▸ **WHAT THE EXERCISE ASKS**
Please copy exactly the part of the records below that opens with the line containing "3: 0.5855 -> 0.804" and closes with the line containing "Low Price, 16-Jun-2020: 25.76 -> 27.6", leaving out any pictures.

▸ **INPUT RECORDS**
>>>
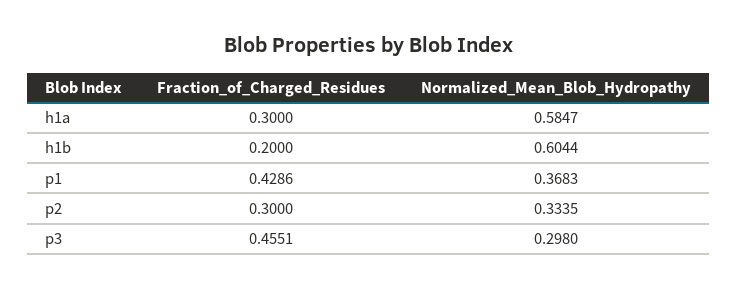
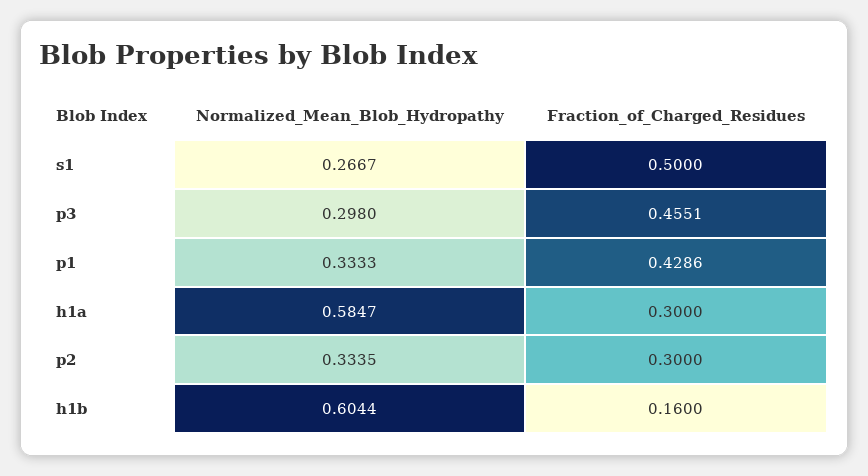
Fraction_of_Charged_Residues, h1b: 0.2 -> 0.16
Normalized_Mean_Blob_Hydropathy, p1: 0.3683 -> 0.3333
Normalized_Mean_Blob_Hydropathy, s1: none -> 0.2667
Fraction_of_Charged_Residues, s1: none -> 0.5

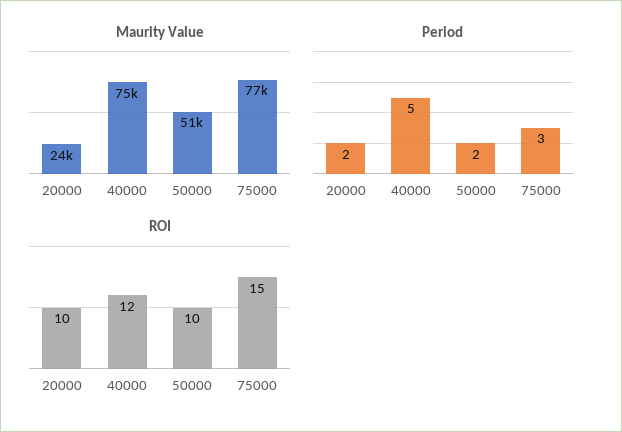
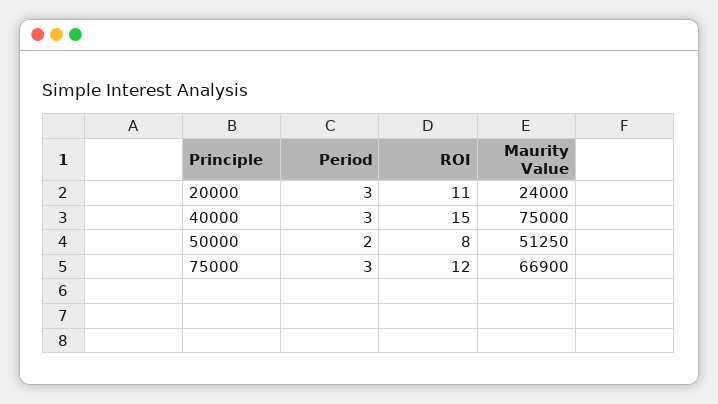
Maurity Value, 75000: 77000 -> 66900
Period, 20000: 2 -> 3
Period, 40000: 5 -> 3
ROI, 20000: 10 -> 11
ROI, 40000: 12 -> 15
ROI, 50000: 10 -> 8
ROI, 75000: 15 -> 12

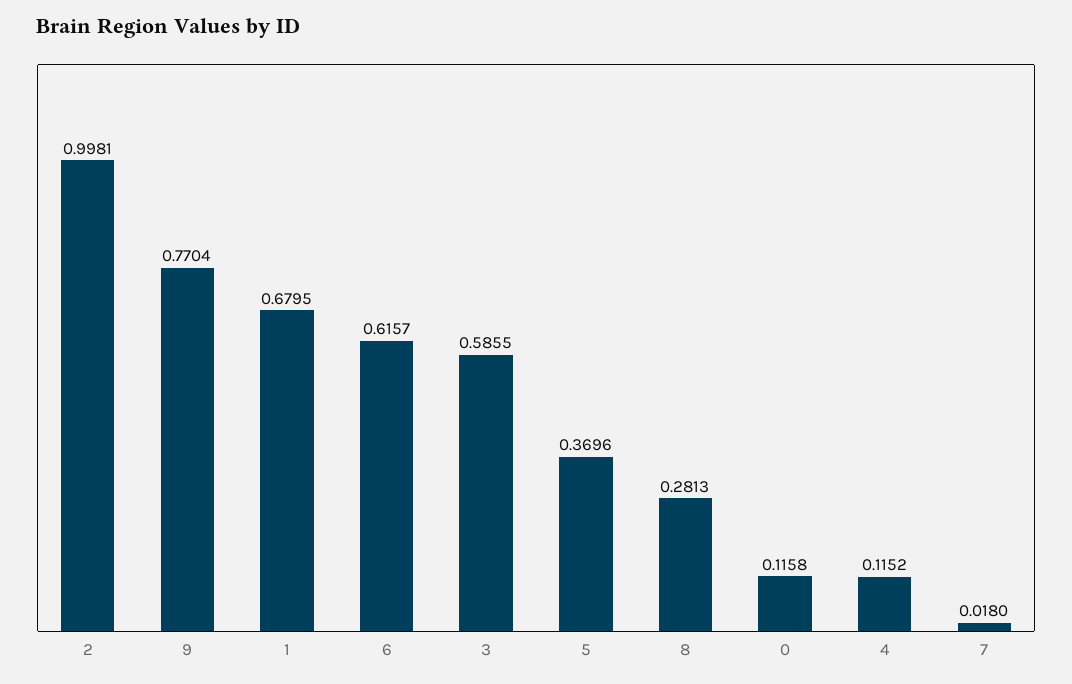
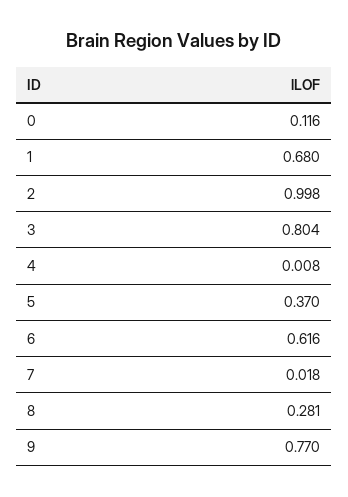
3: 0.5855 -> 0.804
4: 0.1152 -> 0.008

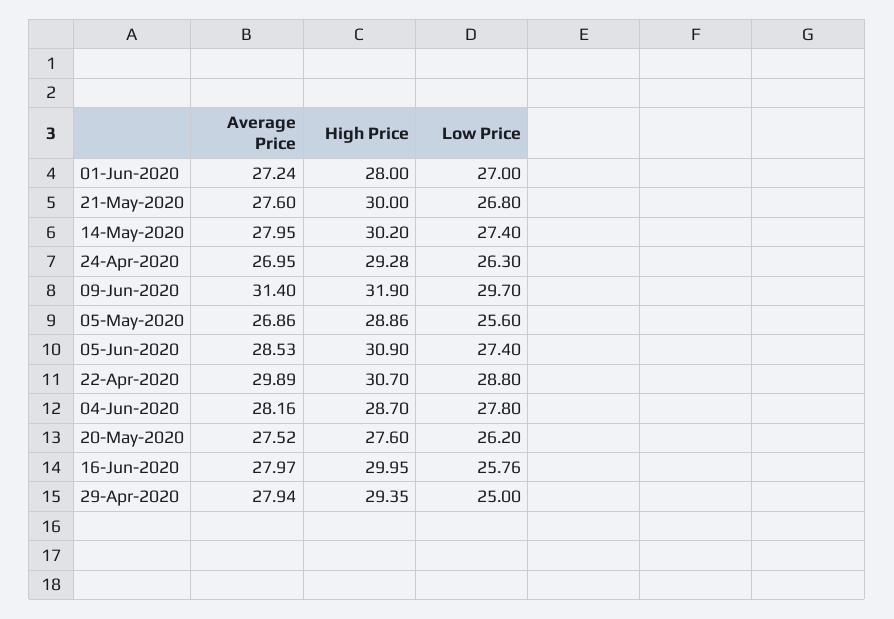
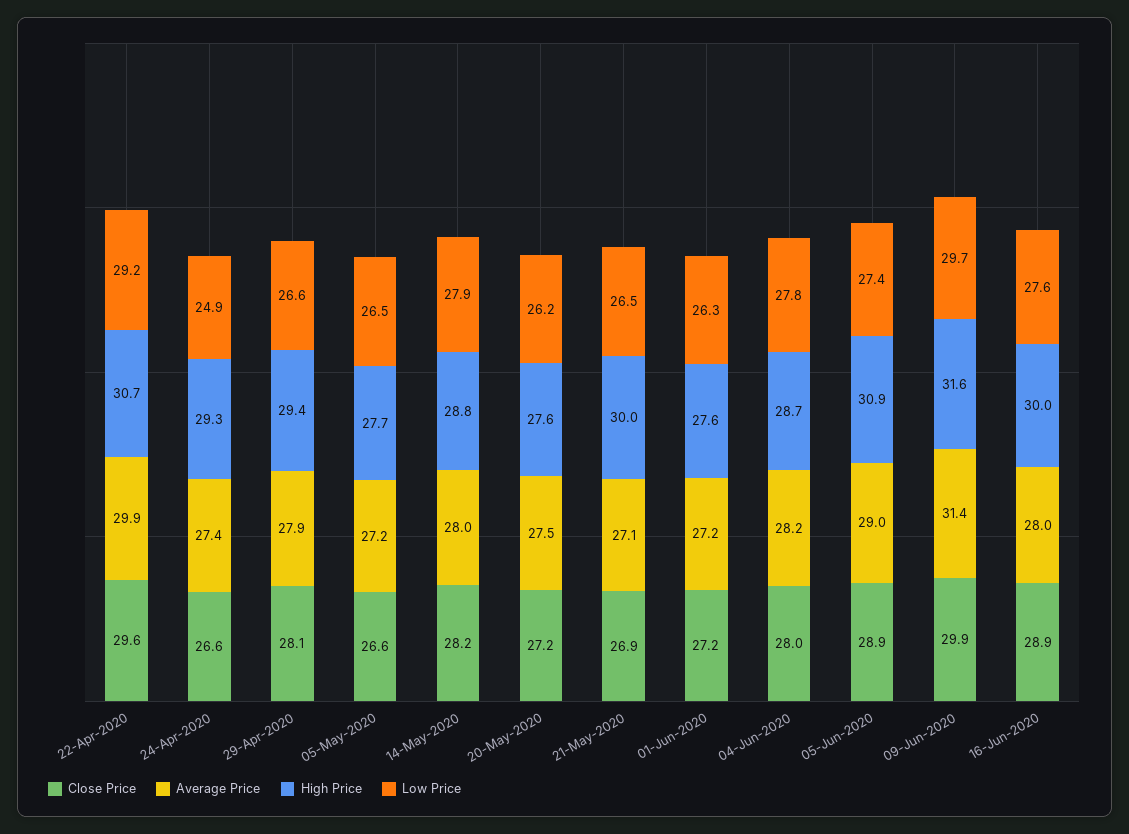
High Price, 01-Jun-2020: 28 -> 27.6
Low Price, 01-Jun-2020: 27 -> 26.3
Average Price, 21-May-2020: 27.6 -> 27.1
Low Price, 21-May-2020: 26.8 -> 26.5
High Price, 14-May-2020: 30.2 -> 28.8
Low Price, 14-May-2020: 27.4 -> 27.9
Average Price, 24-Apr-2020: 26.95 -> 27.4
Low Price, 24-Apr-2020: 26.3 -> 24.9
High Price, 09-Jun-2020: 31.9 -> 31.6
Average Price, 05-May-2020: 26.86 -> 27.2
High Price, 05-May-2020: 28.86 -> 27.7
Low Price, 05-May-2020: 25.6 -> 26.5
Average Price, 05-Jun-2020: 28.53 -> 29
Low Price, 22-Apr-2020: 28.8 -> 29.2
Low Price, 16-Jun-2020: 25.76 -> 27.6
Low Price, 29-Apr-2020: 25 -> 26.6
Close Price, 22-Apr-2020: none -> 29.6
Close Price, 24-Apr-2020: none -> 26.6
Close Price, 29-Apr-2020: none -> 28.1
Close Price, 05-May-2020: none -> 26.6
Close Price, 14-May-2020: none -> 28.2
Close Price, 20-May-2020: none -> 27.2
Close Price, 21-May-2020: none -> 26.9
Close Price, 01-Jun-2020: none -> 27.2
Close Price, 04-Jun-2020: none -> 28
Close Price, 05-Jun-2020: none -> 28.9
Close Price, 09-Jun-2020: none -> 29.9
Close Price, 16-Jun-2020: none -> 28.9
<<<
>>>
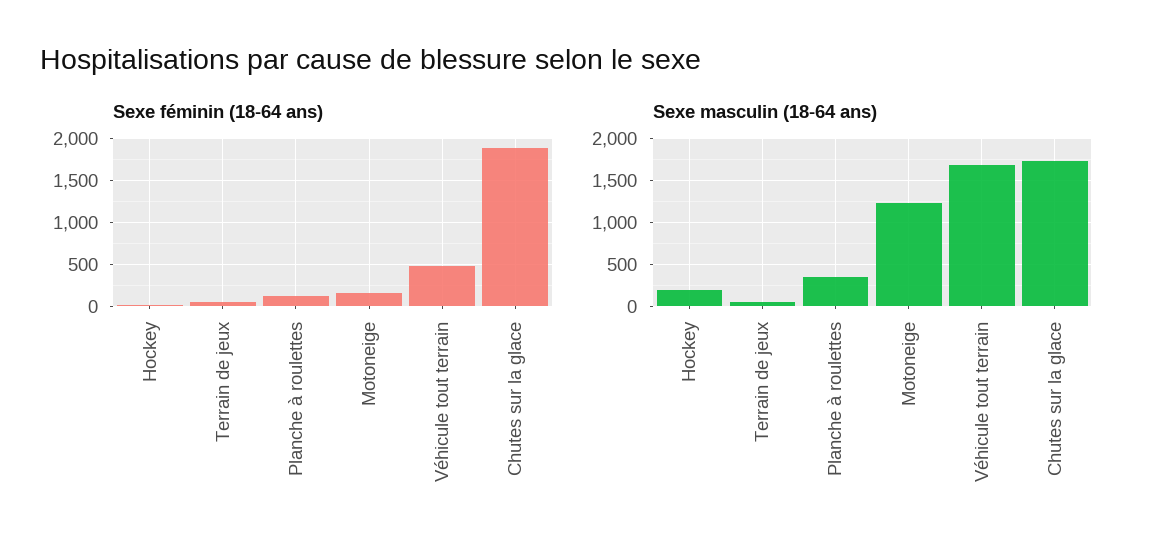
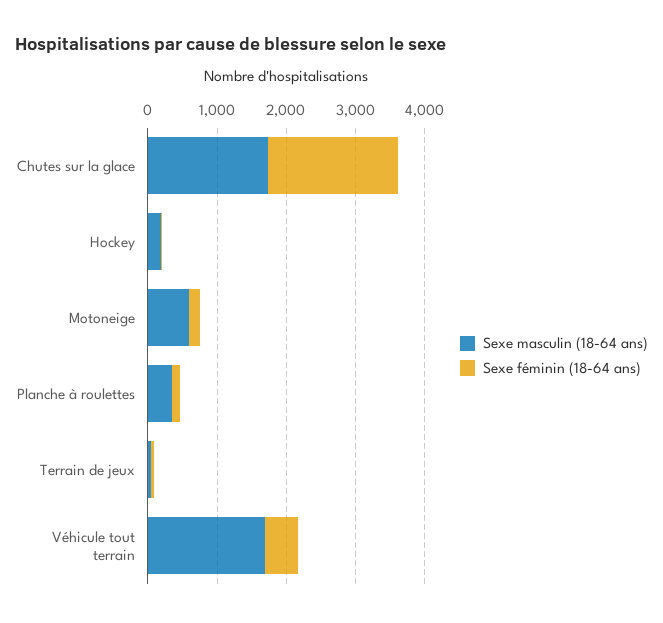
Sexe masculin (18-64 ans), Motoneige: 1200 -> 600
<<<
▸ **EXPECTED OUTPUT**
3: 0.5855 -> 0.804
4: 0.1152 -> 0.008

High Price, 01-Jun-2020: 28 -> 27.6
Low Price, 01-Jun-2020: 27 -> 26.3
Average Price, 21-May-2020: 27.6 -> 27.1
Low Price, 21-May-2020: 26.8 -> 26.5
High Price, 14-May-2020: 30.2 -> 28.8
Low Price, 14-May-2020: 27.4 -> 27.9
Average Price, 24-Apr-2020: 26.95 -> 27.4
Low Price, 24-Apr-2020: 26.3 -> 24.9
High Price, 09-Jun-2020: 31.9 -> 31.6
Average Price, 05-May-2020: 26.86 -> 27.2
High Price, 05-May-2020: 28.86 -> 27.7
Low Price, 05-May-2020: 25.6 -> 26.5
Average Price, 05-Jun-2020: 28.53 -> 29
Low Price, 22-Apr-2020: 28.8 -> 29.2
Low Price, 16-Jun-2020: 25.76 -> 27.6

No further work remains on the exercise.